Studio B mostly and some in Studio A

There were always drugs around with the Eagles; more as an accoutrement than a raison d’etre. Constant dope [marijuana] but I honestly couldn’t tell you who smoked and who didn’t — with the exception of Glenn Frey. I know he did. He’s the one who got me to finally take a hit of some ridiculous stuff after I hadn’t touched pot for over five years. That was the infamous evening when I took a hit and next thing I knew I was sitting on the floor in the corner of Record Plant Studio B control room, everyone gone and the 24-track tape machine running on with the tape flapping. Not a good thing since I was the engineer and in charge of the session.
The Eagles at the time were Frey, Don Henley, Don Felder, Bernie Leadon and Randy Meissner.

◆ Problem to work on: In the passage about recording with the Eagles, in which control room does the narrator end up sitting on the floor?

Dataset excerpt
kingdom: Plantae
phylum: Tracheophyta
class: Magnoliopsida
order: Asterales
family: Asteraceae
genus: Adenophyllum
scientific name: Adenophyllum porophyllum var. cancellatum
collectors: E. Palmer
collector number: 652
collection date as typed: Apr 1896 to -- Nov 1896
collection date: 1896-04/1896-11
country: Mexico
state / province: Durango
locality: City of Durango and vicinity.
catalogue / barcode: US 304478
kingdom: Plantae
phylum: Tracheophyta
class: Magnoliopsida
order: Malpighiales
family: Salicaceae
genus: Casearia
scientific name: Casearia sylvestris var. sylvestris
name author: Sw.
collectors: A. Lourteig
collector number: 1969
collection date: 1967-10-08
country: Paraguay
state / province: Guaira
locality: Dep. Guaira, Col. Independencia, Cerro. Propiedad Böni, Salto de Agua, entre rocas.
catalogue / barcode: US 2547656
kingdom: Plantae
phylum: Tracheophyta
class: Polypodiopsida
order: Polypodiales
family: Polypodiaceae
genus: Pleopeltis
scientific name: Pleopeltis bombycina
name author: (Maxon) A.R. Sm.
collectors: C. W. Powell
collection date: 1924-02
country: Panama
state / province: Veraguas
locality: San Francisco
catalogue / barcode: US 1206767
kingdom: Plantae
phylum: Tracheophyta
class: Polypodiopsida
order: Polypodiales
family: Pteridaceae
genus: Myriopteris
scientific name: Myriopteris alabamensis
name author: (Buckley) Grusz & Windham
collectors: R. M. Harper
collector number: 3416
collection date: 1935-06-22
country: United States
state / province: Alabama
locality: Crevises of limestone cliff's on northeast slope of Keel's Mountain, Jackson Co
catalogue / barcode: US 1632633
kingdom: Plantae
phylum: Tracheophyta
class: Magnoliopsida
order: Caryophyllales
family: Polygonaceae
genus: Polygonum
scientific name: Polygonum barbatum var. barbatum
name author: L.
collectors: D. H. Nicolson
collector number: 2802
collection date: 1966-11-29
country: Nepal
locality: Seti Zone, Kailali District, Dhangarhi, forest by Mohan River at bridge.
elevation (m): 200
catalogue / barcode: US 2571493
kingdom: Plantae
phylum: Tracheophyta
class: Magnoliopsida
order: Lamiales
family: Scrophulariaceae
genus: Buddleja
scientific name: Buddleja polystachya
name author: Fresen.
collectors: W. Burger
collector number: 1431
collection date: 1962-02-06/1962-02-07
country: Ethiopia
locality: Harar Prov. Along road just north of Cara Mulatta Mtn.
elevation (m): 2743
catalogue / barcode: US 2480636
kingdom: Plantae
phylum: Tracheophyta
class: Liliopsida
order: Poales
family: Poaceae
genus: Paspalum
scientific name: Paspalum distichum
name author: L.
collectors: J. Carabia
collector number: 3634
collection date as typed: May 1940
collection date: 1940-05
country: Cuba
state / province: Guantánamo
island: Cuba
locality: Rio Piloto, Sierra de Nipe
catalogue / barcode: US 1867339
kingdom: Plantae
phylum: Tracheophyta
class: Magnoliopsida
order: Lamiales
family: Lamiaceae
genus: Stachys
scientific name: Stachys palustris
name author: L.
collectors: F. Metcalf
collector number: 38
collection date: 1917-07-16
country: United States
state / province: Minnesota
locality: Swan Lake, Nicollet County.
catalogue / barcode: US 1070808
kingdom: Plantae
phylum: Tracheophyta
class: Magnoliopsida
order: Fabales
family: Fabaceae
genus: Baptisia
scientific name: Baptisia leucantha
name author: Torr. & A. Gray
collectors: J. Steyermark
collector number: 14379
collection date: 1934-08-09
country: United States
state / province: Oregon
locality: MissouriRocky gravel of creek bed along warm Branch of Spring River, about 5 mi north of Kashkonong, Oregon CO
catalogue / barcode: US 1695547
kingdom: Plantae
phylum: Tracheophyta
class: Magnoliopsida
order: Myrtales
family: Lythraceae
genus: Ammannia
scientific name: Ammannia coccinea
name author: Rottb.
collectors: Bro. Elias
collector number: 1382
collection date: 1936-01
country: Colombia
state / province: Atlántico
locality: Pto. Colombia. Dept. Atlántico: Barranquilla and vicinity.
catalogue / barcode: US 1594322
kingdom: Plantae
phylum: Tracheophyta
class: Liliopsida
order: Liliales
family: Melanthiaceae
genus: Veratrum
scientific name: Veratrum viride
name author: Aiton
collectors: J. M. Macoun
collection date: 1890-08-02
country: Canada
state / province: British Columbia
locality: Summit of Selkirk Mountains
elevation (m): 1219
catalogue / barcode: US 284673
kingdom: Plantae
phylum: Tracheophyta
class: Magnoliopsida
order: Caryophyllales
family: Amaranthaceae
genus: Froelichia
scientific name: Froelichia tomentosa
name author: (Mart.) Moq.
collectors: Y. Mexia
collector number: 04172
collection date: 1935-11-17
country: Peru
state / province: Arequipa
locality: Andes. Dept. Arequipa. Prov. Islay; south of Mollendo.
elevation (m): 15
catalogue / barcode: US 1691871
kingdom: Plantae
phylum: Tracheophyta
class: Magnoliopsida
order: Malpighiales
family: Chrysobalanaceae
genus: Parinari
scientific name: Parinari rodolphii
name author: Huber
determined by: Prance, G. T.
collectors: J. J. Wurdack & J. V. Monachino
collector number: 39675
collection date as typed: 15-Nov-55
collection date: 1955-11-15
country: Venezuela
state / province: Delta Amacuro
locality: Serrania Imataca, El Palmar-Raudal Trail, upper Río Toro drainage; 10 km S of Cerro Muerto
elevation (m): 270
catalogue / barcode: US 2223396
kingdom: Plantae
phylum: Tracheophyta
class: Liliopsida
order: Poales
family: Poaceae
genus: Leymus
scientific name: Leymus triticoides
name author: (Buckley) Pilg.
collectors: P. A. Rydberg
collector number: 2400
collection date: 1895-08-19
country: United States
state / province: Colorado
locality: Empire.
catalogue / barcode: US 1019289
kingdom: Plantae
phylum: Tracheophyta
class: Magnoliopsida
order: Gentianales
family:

◆ The response: The Record Plant Studio B control room.